Shared:  Resources are provided by FASRC and are distributed evenly amongst the various lab groups. 

  • Access: All PI groups. 
  • Scheduling: Fairshare, see https://www.rc.fas.harvard.edu/fairshare/ for more details. 
  • Queue/Partition name: shared, general, bigmem, test 
  • Features: 7-day maximum time limit, non-exclusive nodes, multi-node parallel 
  • Cost: $0.0184 per CPU Hour, $0.0661 per GPU Hour.  See Billing FAQ for more details.

Dedicated: Resources are provided by Centers, Departments, or PIs 

  • Access: Restricted PI groups from Center/Department/Lab. 
  • Scheduling: Fairshare, see https://www.rc.fas.harvard.edu/fairshare/ for more details. 
  • Queue/Partition name: pi_name or center name (e.g. huce) 
  • Features: unlimited maximum time limit, non-exclusive nodes, multi-node parallel 
  • Cost: $0.0029 per CPU Hour.  See Billing FAQ for more details.

Backfill: Users have the ability to utilize unused parts of the dedicated queues. 

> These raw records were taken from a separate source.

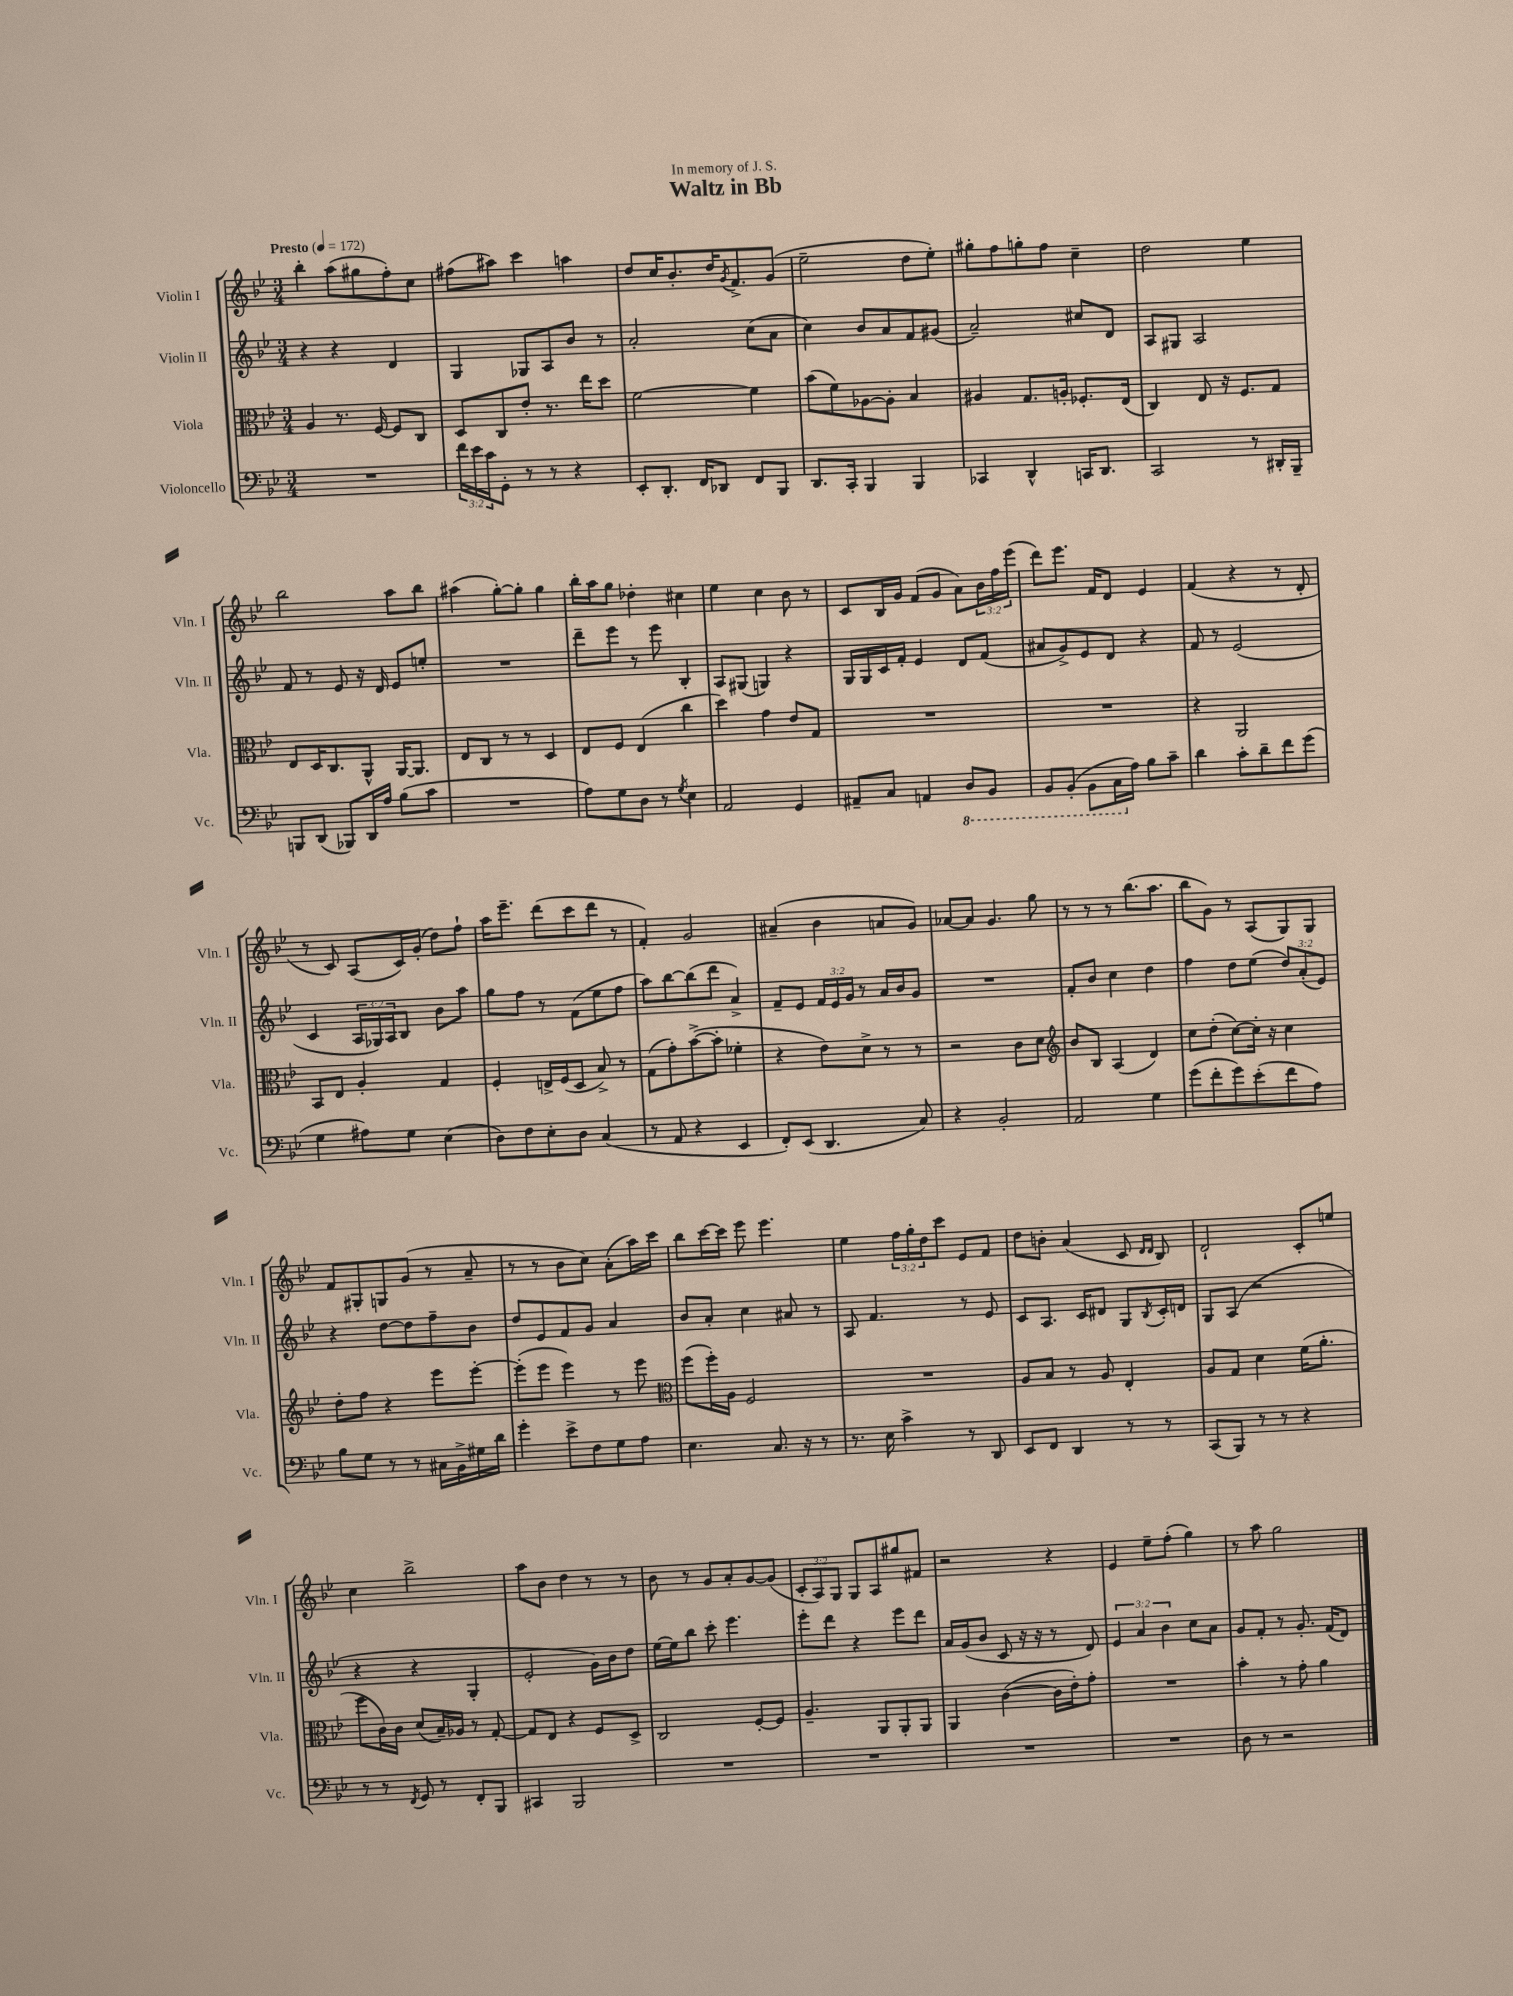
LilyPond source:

\header { title = "Waltz in Bb" dedication = "In memory of J. S." }
<<
\new StaffGroup <<
\new Staff = "s0" \with { instrumentName = "Violin I" shortInstrumentName = "Vln. I" } {
    \clef treble \key bes \major \numericTimeSignature \time 3/4 \override Staff.TupletNumber.text = #tuplet-number::calc-fraction-text \tempo "Presto" 4 = 172
    bes''4-. a''8( gis''8 f''8-.) c''8 |
    fis''8( ais''8) c'''4 a''4 |
    d''8 c''16 bes'8.-. d''16 \acciaccatura { g'8 } f'8.-> g'8( |
    ees''2-- d''8 ees''8-.) |
    gis''8-. f''8 g''8-. f''8 c''4-- |
    d''2 ees''4 |
    bes''2 a''8 bes''8 |
    ais''4( g''8~-.) g''8-. g''4 |
    bes''16-. a''16 g''8 des''4-. cis''4 |
    ees''4 c''4 bes'8 r8 |
    c'8 bes16 g'16 f'8( g'8 a'8) \tuplet 3/2 { bes'16 f''16 ees'''16( } |
    d'''8) ees'''8. f'16 d'8 ees'4 |
    f'4( r4 r8 d'8-. |
    r8 c'8) a8( c'16) g'16-.( d''8) f''8-! |
    a''16 ees'''8.-- d'''8( c'''8 d'''8 r8 |
    f'4-.) g'2 |
    ais'4--( bes'4 a'8 g'8) |
    aes'8~ aes'8 g'4. g''8 |
    r8 r8 r8 bes''8.( a''8. |
    bes''8 g'8) r8 a8( g8) g8 |
    f'8 gis8-. g8 g'8( r8 a'8-- |
    r8 r8 bes'8 c''8) a'8-.( a''16) c'''16 |
    bes''8 c'''16~ c'''16 ees'''8 ees'''4. |
    ees''4 \tuplet 3/2 { f''16 g''16-. d''16 } c'''8 ees'8 f'8 |
    d''8 b'8-. a'4( c'8 \grace { d'16 d'16 } bes8) |
    d'2-! c'8-. e''8 |
    c''4 bes''2-> |
    a''8 bes'8 d''4 r8 r8 |
    bes'8 r8 g'8 a'8-. g'8~ g'8( |
    \tuplet 3/2 { c'8-. a8) g8 } g8 a8 gis''8 fis'8 |
    r2 r4 |
    ees'4 ees''8-- f''8-.( g''4) |
    r8 a''8 g''2 \bar "|." |
}
\new Staff = "s1" \with { instrumentName = "Violin II" shortInstrumentName = "Vln. II" } {
    \clef treble \key bes \major \numericTimeSignature \time 3/4 \override Staff.TupletNumber.text = #tuplet-number::calc-fraction-text
    r4 r4 d'4 |
    g4 ges8 a8 bes'8 r8 |
    a'2-. c''8( a'8 |
    c''4) bes'8 a'8 f'8 gis'8( |
    a'2--) cis''8 d'8 |
    a8 gis8 a2 |
    f'8 r8 ees'8 r16 d'16 ees'8 e''8-. |
    R2. |
    d'''8-- ees'''8 r8 ees'''8 bes4-. |
    a8 gis8( g4) r4 |
    g16 g16 c'16 f'16-. ees'4 d'8 f'8( |
    ais'8 g'8->) ees'8 d'8 r4 |
    f'8 r8 ees'2( |
    c'4 \tuplet 3/2 { a16 ges16) a16 } bes8 bes'8 a''8 |
    g''8 f''8 r8 f'8( ees''8 f''8 |
    a''8) bes''8~ bes''8( d'''8 a'4->) |
    f'8-- ees'8 \tuplet 3/2 { f'16 ees'16 g'16 } r8 a'16 bes'16 g'8 |
    R2. |
    f'8-. bes'8 c''4 d''4 |
    f''4 d''8 ees''8( \tuplet 3/2 { d''8) a'8-.( ees'8) } |
    r4 d''8~ d''8 f''8-- bes'8 |
    d''8 ees'8 f'8 g'8 a'4 |
    bes'8 a'8-. c''4 ais'8 r8 |
    a8 f'4. r8 ees'8 |
    c'8 a8. c'16 dis'8 g8 \acciaccatura { bes8 } c'16-. d'16 |
    g8 a8( r2 |
    r4 r4 g4-. |
    ees'2-. g'16) bes'16 d''8 |
    ees''16~ ees''16 bes''8 c'''8-. ees'''4. |
    ees'''8-. d'''8 r4 ees'''8 d'''8 |
    a'16 g'16( bes'8 c'8 r16 r16 r8 d'8) |
    \tuplet 3/2 { ees'4 a'4 bes'4 } c''8 a'8 |
    g'8 f'8-. r8 g'8.-. f'16( d'8) \bar "|." |
}
\new Staff = "s2" \with { instrumentName = "Viola" shortInstrumentName = "Vla." } {
    \clef alto \key bes \major \numericTimeSignature \time 3/4
    a4 r8. f16~ f8 c8 |
    d8 c8 ees'8-. r8. ees''16 d''8 |
    f'2~ f'4 |
    bes'8( f'8) aes8~ aes8-. bes4 |
    ais4 g8. a16-. fes8.-. ees16( |
    c4) ees8 r16 f8. g8 |
    ees8 d16 c8. a,8-^ a,16~ a,8. |
    ees8 c8 r8 r8 d4 |
    ees8 f8 ees4( c''4 |
    d''4) g'4 ees'8 g8 |
    R2. |
    R2. |
    r4 a,2 |
    bes,8 ees8 a4-. g4 |
    f4-. e16-> f16( d8 bes8->) r8 |
    g8( g'8-.) bes'8~->( bes'8-. fes'4-. |
    r4 ees'8) d'8-> r8 r8 |
    r2 c'8 d'8 |
    \clef treble bes'8 bes8 a4( d'4) |
    c''8 d''8-.( c''8~) c''16-. r16 c''4 |
    d''8-. f''8 r4 ees'''8 ees'''8~-. |
    ees'''8-.( ees'''8 ees'''4) r8 ees'''8 |
    \clef alto f''8( f''16-.) a16 f2 |
    R2. |
    a8 bes8 r8 a8 ees4-. |
    a8 g8 d'4 f'16( a'8.-. |
    f''8 c'16) c'16 d'8( bes16--) aes16 r8 g8~-. |
    g8 ees8 r4 f8 d8-> |
    c2 f8~-. f8 |
    a4.-- a,8 a,8-. a,8 |
    a,4 c'4~( c'16 ees'16-.) g'8-. |
    R2. |
    bes'4-. r8 g'8-. a'4 \bar "|." |
}
\new Staff = "s3" \with { instrumentName = "Violoncello" shortInstrumentName = "Vc." } {
    \clef bass \key bes \major \numericTimeSignature \time 3/4 \override Staff.TupletNumber.text = #tuplet-number::calc-fraction-text
    R2. |
    \tuplet 3/2 { f'16 ees'16 c'16 } g,8-. r8 r8 r4 |
    ees,8-. d,8.-. f,16 des,8 f,8 bes,,8 |
    d,8. c,16-. bes,,4 bes,,4 |
    ces,4 d,4-^ c,16 d,8. |
    c,2 r8 dis,16-. bes,,16-- |
    b,,8 d,8( bes,,8) d,16 a16 bes8( c'8 |
    R2. |
    a8) g8 d8 r8 \acciaccatura { g8 } ees4 |
    a,2 g,4 |
    ais,8-- c8 a,4 \ottava #-1 d,8 bes,,8 |
    bes,,8 bes,,8-.( bes,,8 c,16 \ottava #0 a16) bes8 c'8-- |
    d'4 c'8-. d'8-- f'8 g'8( |
    g4 ais8) g8 ees4( |
    d8) f8 ees8-. d8 c4( |
    r8 a,8 r4 ees,4 |
    f,8-.) ees,8( d,4. c8) |
    r4 bes,2-. |
    a,2 g4 |
    g'8( f'8-. g'8) ees'8-.( f'8 a8) |
    bes8 g8 r8 r8 cis16 bes,16-> gis16 d'16 |
    g'4-. ees'8-> f8 g8 a8 |
    ees4. c8. r16 r8 |
    r8. ees16 c'4-> r8 d,8 |
    ees,8 f,8 d,4 r8 r8 |
    c,8( bes,,8) r8 r8 r4 |
    r8 r8 \acciaccatura { f,8 } g,8 r8 f,8-. bes,,8 |
    cis,4 bes,,2 |
    R2. |
    R2. |
    R2. |
    R2. |
    d8 r8 r2 \bar "|." |
}
>>
>>
\layout { \context { \Score \remove "Bar_number_engraver" } }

  • Access: All PI groups. 
  • Scheduling: Fairshare, see https://www.rc.fas.harvard.edu/fairshare/ for more details. 
  • Queue/Partition name: serial_requeue, gpu_requeue 
  • Features: 3-day time limit, preemption (requeue), non-exclusive nodes, 8 cores max per job, single node 
  • Cost: $0.0029 per CPU Hour.  See Billing FAQ for more details.